SCO Can Play Role in Restoring Security to Afghanistan
SCO Can Play Role in Restoring Security to Afghanistan

A lawmaker said collective measures are needed by regional governments to prevent the security conflict in Afghanistan from worsening, suggesting the Shanghai Cooperation Organization could provide a platform for promoting regional peace.

Speaking in a recent interview with ICANA, Jalil Rahimi said Afghanistan has the potential to become another Iraq or Syria, creating a big headache for Iran and other regional governments.

"In view of the security gap in Afghanistan and lack of calm despite numerous promises by western countries, the ground is prepared for terrorist groups to exploit poverty among the nation and lack of government's control to grow stronger," Rahimi said.  

Afghanistan is still gripped by insecurity after the US and its allies attacked the country as part of Washington's so-called war on terror.

The 2001 attack overthrew the Taliban rule, but the group still controls large swathes of Afghanistan. In recent years, the gradual expansion of the self-styled Islamic State to Afghanistan has further fueled violence and insecurity in the South Asian country.

Rahimi said he believes the SCO could play an effective role in battling terrorism and restoring calm to the war-stricken country, particularly as many neighbors of Afghanistan and two big powers, Russia and China, are its members.

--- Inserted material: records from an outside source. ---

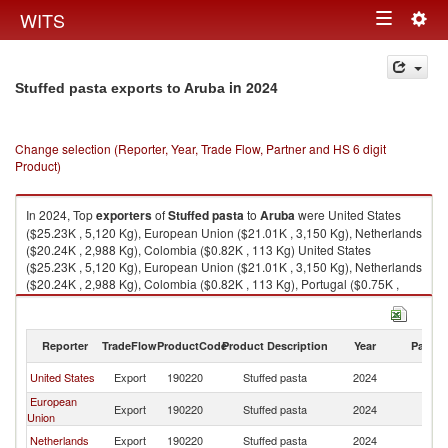
Togg
WITS
Toggle
navig
navigation
in 2024
Stuffed pasta exports to Aruba
Change selection (Reporter, Year, Trade Flow, Partner and HS 6 digit
Product)
In 2024, Top
exporters
of
Stuffed pasta
to
Aruba
were United States
($25.23K , 5,120 Kg), European Union ($21.01K , 3,150 Kg), Netherlands
($20.24K , 2,988 Kg), Colombia ($0.82K , 113 Kg) United States
($25.23K , 5,120 Kg), European Union ($21.01K , 3,150 Kg), Netherlands
($20.24K , 2,988 Kg), Colombia ($0.82K , 113 Kg), Portugal ($0.75K ,
173 Kg).
Stuffed pasta imports by country in 2024
Reporter
TradeFlow
ProductCode
Product Description
Year
Partne
United States
Export
190220
Stuffed pasta
2024
A
European
Export
190220
Stuffed pasta
2024
A
Union
Netherlands
Export
190220
Stuffed pasta
2024
A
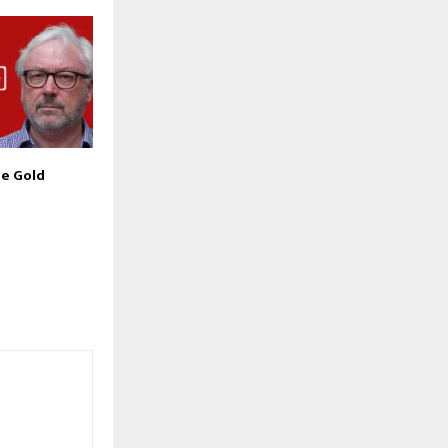
he Gold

Iran holds observer status in the security bloc since 2005, along with Afghanistan, Belarus and Mongolia.

India and Pakistan officially jointed the bloc earlier this year, in its first expansion in sixteen years after its 2001 creation by China, Russia and four ex-Soviet Central Asian republics of Kazakhstan, Uzbekistan, Tajikistan and Kyrgyzstan. US President Donald Trump announced the new US strategy on Afghanistan in August, vowing to bring 4,000 American troops into the long-running conflict in Afghanistan.

Some analysts believe the new policy, which is believed to set the stage for a significant escalation of war, is just a repetition of previous policies that failed to end chaos in Afghanistan in the past 16 years.